(Data under study begins)
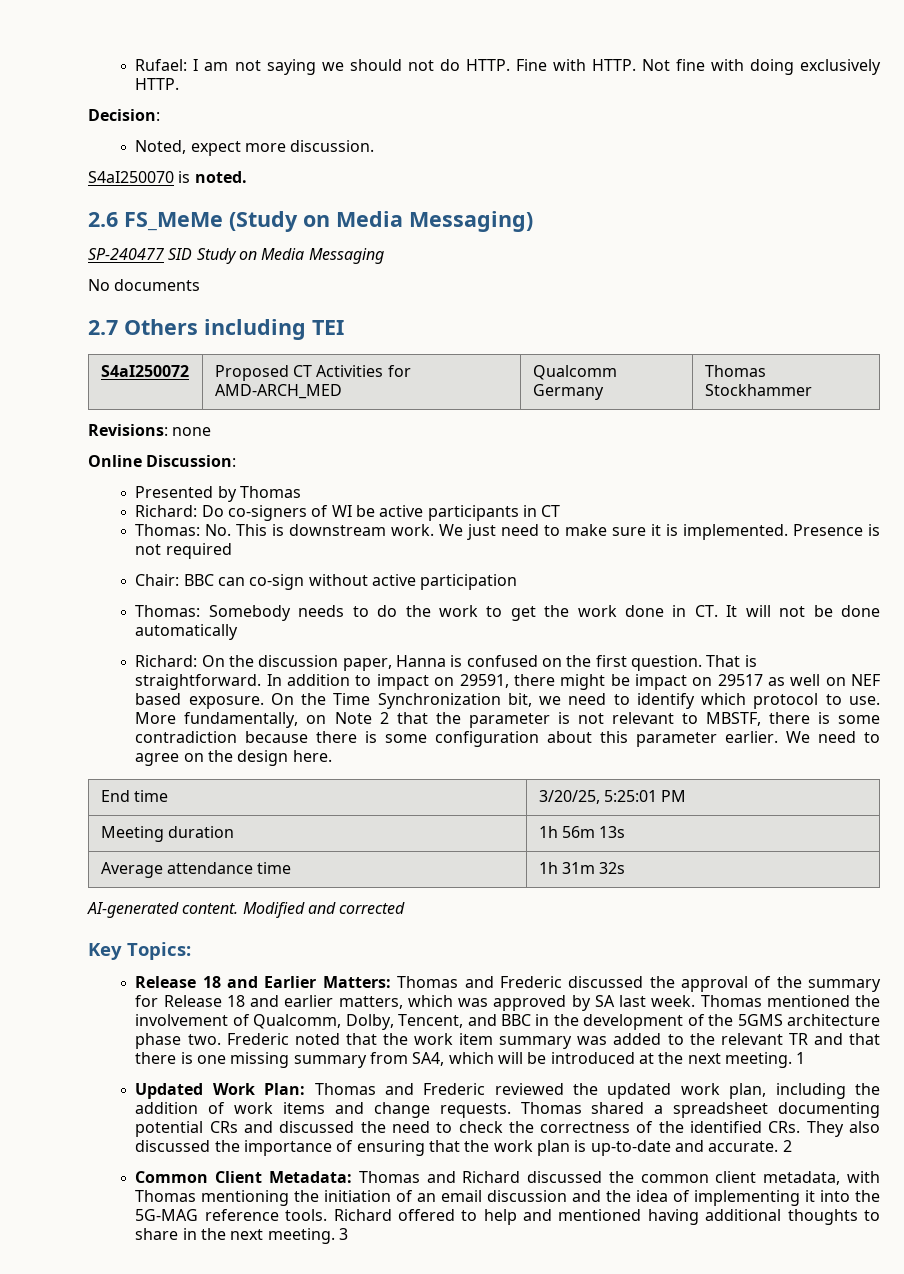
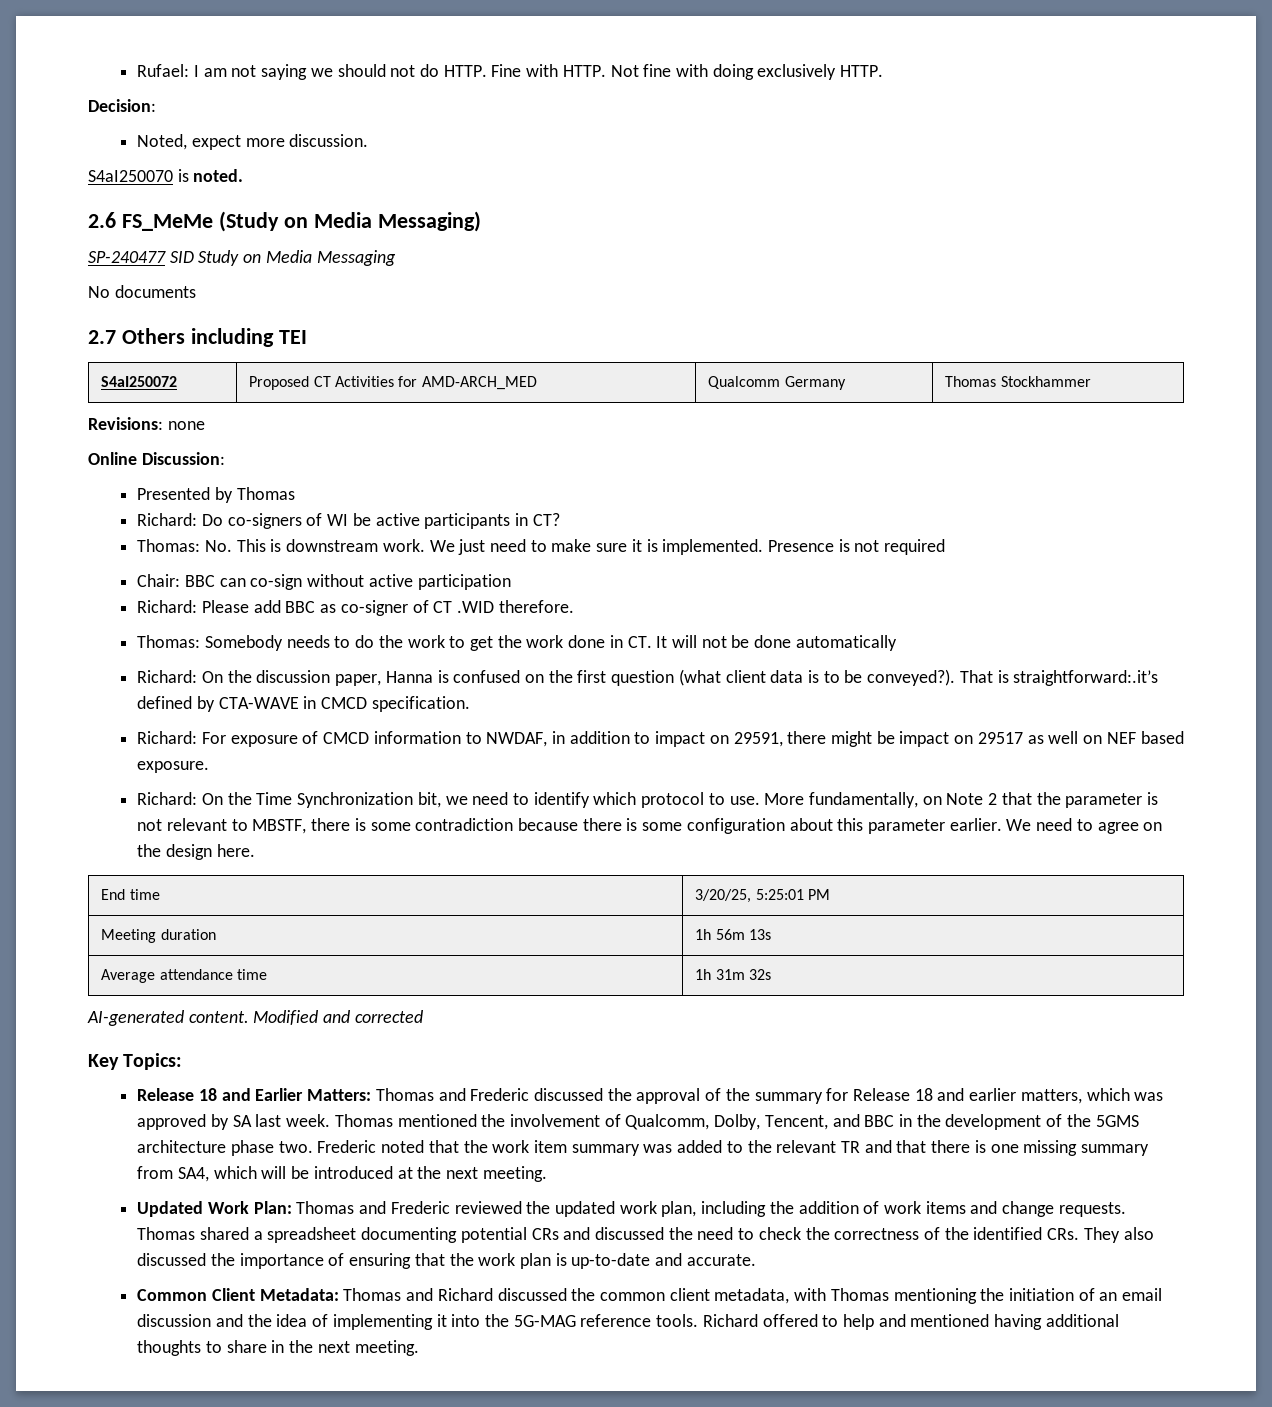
[541,505,561,517] CT -> [532,513,560,526] CT?
(518, 582) none -> [137,600,574,616] // Richard: Please add BBC as co-signer of CT .WID therefore.
[630,655,757,671] [135,674,282,690] question. That is straightforward. In -> [611,669,1159,686] [137,696,470,712] [137,731,565,747] question (what client data is to be conveyed?). That is straightforward:.it’s defined by CTA-WAVE in CMCD specification. // Richard: For exposure of CMCD information to NWDAF, in
(264, 702) none -> [137,792,198,805] // Richard:
[796,1052,806,1064] 1 -> (547, 1174) none
[782,1140,792,1152] 2 -> (756, 1260) none
[339,1228,349,1240] 3 -> (419, 1348) none

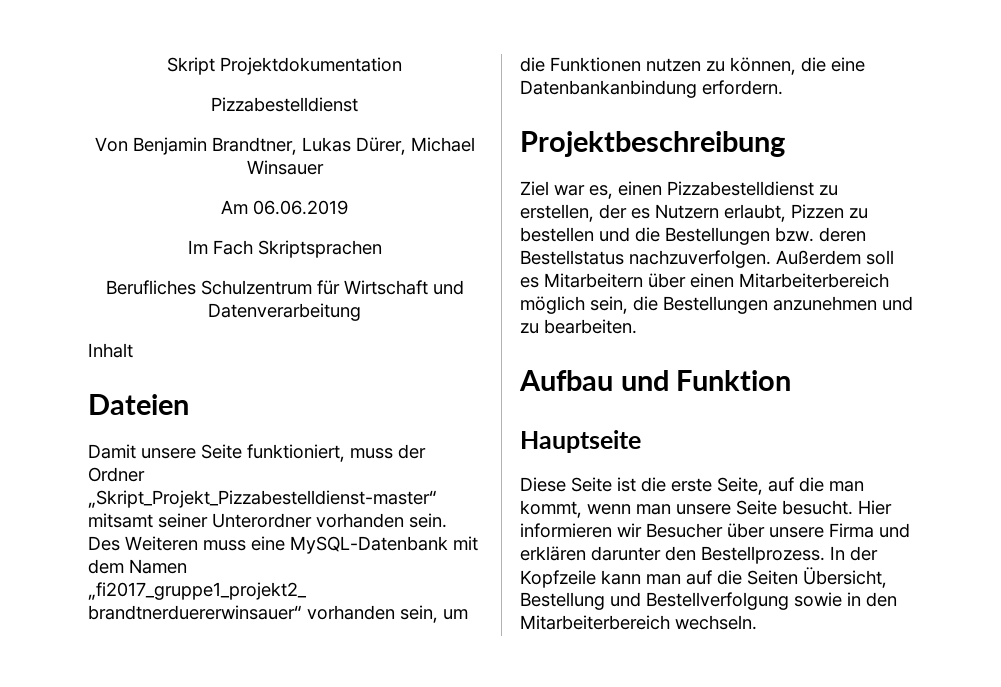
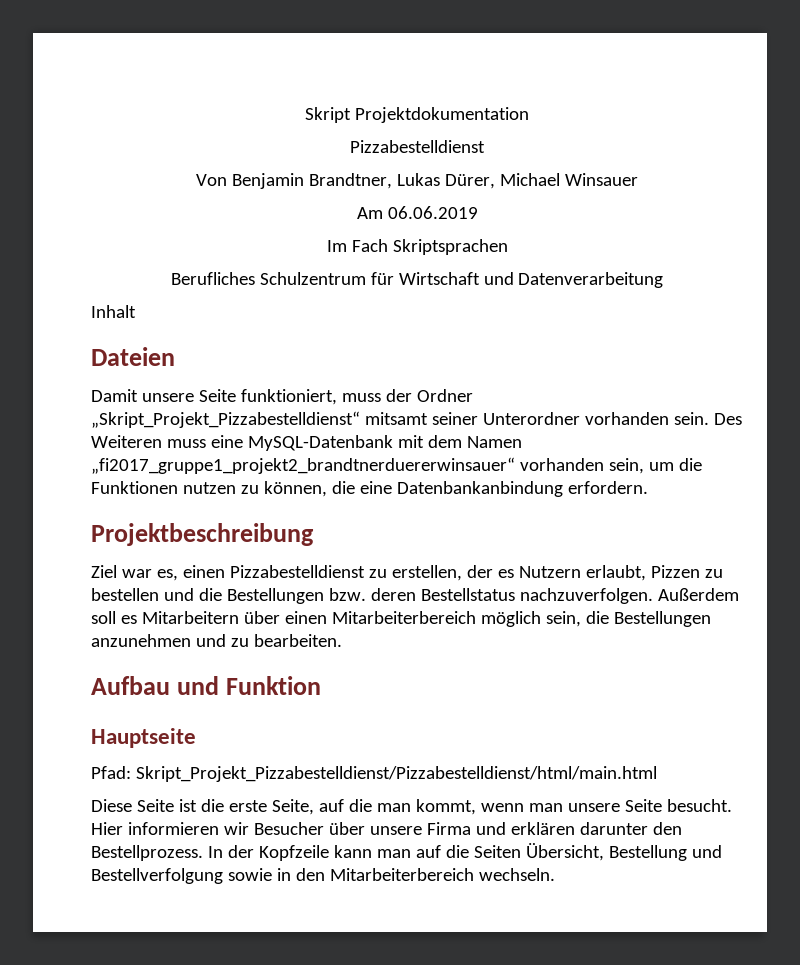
[88,490,437,508] „Skript_Projekt_Pizzabestelldienst-master“ -> [91,411,360,428] „Skript_Projekt_Pizzabestelldienst“
(641, 441) none -> [91,766,657,782] // Pfad: Skript_Projekt_Pizzabestelldienst/Pizzabestelldienst/html/main.html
(Data under study ends)
== What you should do ==
Your job is to repeat the data exactly, leaving each picture out.

== Answer space ==
[541,505,561,517] CT -> [532,513,560,526] CT?
(518, 582) none -> [137,600,574,616] // Richard: Please add BBC as co-signer of CT .WID therefore.
[630,655,757,671] [135,674,282,690] question. That is straightforward. In -> [611,669,1159,686] [137,696,470,712] [137,731,565,747] question (what client data is to be conveyed?). That is straightforward:.it’s defined by CTA-WAVE in CMCD specification. // Richard: For exposure of CMCD information to NWDAF, in
(264, 702) none -> [137,792,198,805] // Richard:
[796,1052,806,1064] 1 -> (547, 1174) none
[782,1140,792,1152] 2 -> (756, 1260) none
[339,1228,349,1240] 3 -> (419, 1348) none

[88,490,437,508] „Skript_Projekt_Pizzabestelldienst-master“ -> [91,411,360,428] „Skript_Projekt_Pizzabestelldienst“
(641, 441) none -> [91,766,657,782] // Pfad: Skript_Projekt_Pizzabestelldienst/Pizzabestelldienst/html/main.html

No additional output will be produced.